I have a 1.7TB csv file that I need to filter by only keeping rows where Column ID is in a predetermined list (135,000,000) and save the result as a standalone csv. I ran my code below and unfortunately it is still running eight days later. I’m not entirely clear why it is taking so long and I’m worried if I stop it from running that it could be close to converging…
def preprocess_df(input_df):
mask = input_df['ID'].isin(list_IDs)
return input_df[mask]
df = dd.read_csv(file_path, usecols=['ID', 'data1'], blocksize='50MB')
df_filtered = df.map_partitions(process_df, meta=df)
df_filtered.to_csv('output.csv', index=False, single_file=True)
Please help!
Hi @alan-dimitriev, welcome to Dask community!
First, are you doing this on a distributed cluster? Or only running Dask with the default Dataframe threaded Scheduler? On which infrastructure, which disk type? 1.7TB is huge for a single CSV! The predetermined list of IDs is also really big!
Did you try to run the Pandas code on a subset on your dataset to see how much time it was taking?
Also, writing results to a single file will cause file locking and increasing time.
Hey Guillaume,
I appreciate you responding! I am new to this type of computing so your experience is very valuable!
First, are you doing this on a distributed cluster? Or only running Dask with the default Dataframe threaded Scheduler?
I tried setting up a cluster initially but ran into numerous memory issues so I just started working with the default Dataframe threaded scheduler.
On which infrastructure, which disk type?
I’m working on a remote linux system with 8 CPU’s, 3 HDD’s, and 70 GB of total memory with 303 in swap.
1.7TB is huge for a single CSV! The predetermined list of IDs is also really big!
For reasons which I both understand and bemoan this was allegedly the best way to store the data.

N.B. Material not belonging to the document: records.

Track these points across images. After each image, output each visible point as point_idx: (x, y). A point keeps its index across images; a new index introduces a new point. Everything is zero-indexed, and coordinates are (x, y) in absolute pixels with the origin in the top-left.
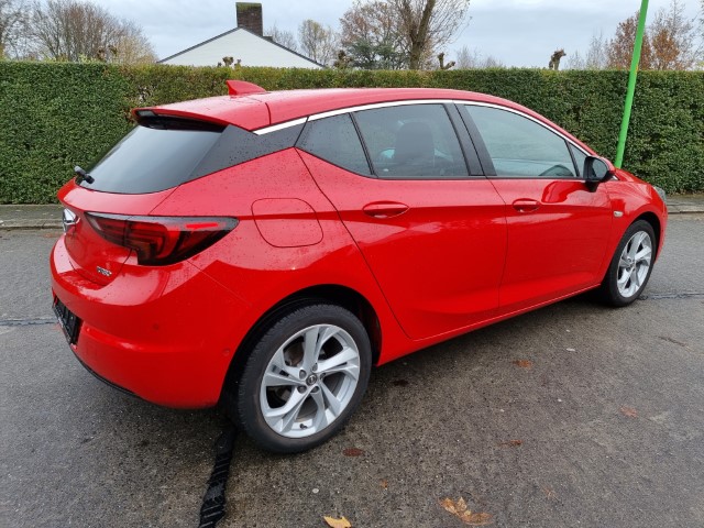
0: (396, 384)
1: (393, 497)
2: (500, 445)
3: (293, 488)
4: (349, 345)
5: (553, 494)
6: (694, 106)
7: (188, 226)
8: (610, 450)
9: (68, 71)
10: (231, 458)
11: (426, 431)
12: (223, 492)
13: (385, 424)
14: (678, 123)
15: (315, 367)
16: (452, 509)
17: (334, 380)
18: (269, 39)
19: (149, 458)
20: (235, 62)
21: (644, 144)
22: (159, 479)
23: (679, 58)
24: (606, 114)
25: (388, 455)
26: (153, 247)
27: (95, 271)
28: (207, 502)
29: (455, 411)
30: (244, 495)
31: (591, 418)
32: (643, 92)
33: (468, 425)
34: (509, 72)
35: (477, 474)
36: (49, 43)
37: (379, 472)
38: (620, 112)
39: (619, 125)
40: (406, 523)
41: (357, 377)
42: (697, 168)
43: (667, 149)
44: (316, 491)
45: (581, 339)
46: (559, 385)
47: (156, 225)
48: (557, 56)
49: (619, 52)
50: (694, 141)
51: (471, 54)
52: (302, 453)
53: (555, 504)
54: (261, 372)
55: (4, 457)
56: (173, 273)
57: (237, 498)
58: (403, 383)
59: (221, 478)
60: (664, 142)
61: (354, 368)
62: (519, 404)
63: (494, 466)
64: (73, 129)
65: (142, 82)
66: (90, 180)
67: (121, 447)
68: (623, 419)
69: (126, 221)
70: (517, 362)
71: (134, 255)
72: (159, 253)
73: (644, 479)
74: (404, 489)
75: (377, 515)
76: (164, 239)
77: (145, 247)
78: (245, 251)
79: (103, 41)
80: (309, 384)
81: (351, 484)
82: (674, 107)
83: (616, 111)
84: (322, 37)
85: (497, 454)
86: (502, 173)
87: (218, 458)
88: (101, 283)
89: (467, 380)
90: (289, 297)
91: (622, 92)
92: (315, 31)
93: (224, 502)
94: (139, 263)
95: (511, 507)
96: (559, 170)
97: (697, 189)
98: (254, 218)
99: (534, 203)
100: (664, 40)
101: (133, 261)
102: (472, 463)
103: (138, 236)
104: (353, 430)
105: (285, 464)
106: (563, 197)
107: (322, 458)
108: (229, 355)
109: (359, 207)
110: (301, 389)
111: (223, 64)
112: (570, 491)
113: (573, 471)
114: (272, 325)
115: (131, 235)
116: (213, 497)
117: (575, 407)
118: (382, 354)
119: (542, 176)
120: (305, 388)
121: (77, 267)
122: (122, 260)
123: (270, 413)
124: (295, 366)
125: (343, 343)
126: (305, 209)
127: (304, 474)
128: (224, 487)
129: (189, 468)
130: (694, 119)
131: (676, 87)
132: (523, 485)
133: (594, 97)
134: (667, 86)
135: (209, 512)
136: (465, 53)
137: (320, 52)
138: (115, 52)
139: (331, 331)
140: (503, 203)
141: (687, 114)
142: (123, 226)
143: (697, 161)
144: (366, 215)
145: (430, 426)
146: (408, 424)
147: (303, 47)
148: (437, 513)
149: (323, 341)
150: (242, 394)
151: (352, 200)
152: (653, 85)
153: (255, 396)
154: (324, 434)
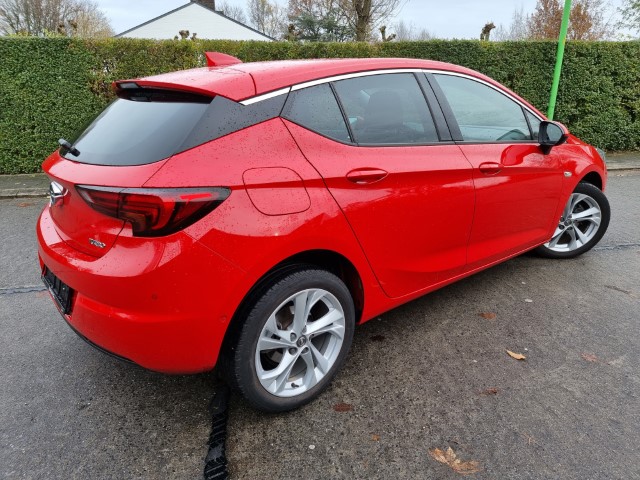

Did you try to run the Pandas code on a subset on your dataset to see how much time it was taking?
I ended up using pandas and chunk reading the csv with a chunck size of 1 million to do what I needed. Took 24 hours lol
I am still very curious as how I can use dask to optimize this process incase I am ever faced with it in the future. How do you set it up so that the output is written to multiple files to avoid locking?
I am new to dask and was wondering if you had any resources you like to use or any repositories that are good demonstrations of implementation?
Thanks!
I imagine your process is mainly IO bound, so in this case, I would start a LocalCluster with 8 workers and 1 thread per worker, and then try your code but removing the single_file=True
kwarg in to_csv. Maybe I would try to increase blocksize a bit (like 512MB?) too to avoid ending with too many CSV files.
But there is probably other ways than Dask, maybe with plain shell syntax, to perform this transformation efficiently.